We know that forcing children to follow rigid gender stereotypes is harmful to their sense of who they are, and leads to the acceptance of inequity. As Mary Barry, the CEO of Our Watch, the national body that works to prevent violence against women and children points out, “continuing to enforce limiting clothing regulations on girls is one of many ways they are reminded of their unequal status.
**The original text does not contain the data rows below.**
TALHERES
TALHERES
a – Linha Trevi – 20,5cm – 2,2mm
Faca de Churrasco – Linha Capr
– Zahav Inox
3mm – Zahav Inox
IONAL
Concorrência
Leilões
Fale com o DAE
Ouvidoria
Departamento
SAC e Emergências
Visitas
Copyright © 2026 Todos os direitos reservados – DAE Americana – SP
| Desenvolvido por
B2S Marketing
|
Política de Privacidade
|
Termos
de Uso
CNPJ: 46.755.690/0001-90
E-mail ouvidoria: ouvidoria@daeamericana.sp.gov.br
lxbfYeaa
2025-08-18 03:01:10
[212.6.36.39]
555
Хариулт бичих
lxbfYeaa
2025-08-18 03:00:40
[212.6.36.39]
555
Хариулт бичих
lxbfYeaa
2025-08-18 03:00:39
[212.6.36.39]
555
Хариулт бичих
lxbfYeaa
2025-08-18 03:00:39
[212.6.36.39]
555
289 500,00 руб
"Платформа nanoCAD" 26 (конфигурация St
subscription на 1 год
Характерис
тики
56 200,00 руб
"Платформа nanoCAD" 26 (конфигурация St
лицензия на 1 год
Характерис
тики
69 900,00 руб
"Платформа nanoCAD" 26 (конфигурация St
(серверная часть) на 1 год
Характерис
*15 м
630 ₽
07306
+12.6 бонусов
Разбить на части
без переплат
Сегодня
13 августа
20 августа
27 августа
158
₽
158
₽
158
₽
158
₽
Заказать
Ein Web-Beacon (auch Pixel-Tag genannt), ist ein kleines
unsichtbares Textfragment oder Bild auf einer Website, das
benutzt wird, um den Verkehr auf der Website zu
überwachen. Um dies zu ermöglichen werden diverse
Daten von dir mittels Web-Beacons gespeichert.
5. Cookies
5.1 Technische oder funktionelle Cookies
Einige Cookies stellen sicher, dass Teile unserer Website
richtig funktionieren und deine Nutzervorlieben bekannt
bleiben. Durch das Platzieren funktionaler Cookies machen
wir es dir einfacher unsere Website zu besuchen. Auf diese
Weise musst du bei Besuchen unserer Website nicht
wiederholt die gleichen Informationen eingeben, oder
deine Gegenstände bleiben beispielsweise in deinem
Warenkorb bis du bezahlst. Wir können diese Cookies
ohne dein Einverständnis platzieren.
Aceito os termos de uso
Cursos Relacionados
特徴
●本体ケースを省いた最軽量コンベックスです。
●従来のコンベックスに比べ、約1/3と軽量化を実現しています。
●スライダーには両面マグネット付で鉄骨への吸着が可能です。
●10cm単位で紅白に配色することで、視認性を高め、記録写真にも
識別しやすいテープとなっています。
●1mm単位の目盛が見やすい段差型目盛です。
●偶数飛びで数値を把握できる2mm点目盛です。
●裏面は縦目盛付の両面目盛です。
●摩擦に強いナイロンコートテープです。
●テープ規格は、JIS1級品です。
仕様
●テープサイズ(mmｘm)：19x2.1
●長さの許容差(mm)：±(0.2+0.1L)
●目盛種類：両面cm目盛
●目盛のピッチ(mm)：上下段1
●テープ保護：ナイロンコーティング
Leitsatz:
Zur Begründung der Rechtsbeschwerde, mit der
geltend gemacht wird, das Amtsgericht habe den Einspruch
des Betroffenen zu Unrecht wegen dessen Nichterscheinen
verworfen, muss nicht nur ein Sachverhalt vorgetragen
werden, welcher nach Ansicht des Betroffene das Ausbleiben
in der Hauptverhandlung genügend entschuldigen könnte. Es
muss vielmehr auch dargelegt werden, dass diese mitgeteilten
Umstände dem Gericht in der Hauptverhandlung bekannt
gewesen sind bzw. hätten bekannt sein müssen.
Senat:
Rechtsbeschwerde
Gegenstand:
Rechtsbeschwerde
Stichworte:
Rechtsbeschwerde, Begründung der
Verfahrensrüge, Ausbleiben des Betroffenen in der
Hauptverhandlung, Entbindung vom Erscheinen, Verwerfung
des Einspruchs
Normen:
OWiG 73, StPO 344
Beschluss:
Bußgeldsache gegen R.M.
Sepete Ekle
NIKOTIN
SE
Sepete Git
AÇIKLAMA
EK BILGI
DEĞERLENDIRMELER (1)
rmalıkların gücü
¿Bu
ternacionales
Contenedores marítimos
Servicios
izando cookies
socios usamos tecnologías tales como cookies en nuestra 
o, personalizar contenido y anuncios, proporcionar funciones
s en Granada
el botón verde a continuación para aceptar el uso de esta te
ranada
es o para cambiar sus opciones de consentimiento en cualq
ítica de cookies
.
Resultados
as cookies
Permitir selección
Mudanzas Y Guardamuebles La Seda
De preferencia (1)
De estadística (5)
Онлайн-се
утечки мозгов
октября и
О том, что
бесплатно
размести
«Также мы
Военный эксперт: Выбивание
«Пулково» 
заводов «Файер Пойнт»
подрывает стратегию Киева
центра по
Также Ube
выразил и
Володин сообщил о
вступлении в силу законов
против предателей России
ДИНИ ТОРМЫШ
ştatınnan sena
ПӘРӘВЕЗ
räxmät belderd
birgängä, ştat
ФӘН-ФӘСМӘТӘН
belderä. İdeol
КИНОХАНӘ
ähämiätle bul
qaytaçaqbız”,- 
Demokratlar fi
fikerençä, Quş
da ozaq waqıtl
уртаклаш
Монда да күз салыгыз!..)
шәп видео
It is seemingly “small” issues like this that, taken together, create a broader landscape of gender inequality across our society”.
Lyn Mikel Brown, author of Powered by Girl, says we should encourage children to be activists: “Engaging in activism decreases feelings of alienation and increases self-esteem, by offering connections and possibilities that help counter all the justified reasons girls can feel numb, angry, alienated and powerless.” Encouraging girls to tap into and demonstrate their girl power allows us all to move a little closer to equity.
Principal Mr Payne’s response to Izzy and his communication with the school community, demonstrates to the girls in that school that their voices are powerful. He has done what we should all do when children share with us what they want; listen, reflect, and respect their needs and point of view.
Izzy and Marlie show us that girls are strong, brave and determined. Never underestimate the power of girls, individually they can change their schools; collectively, the world.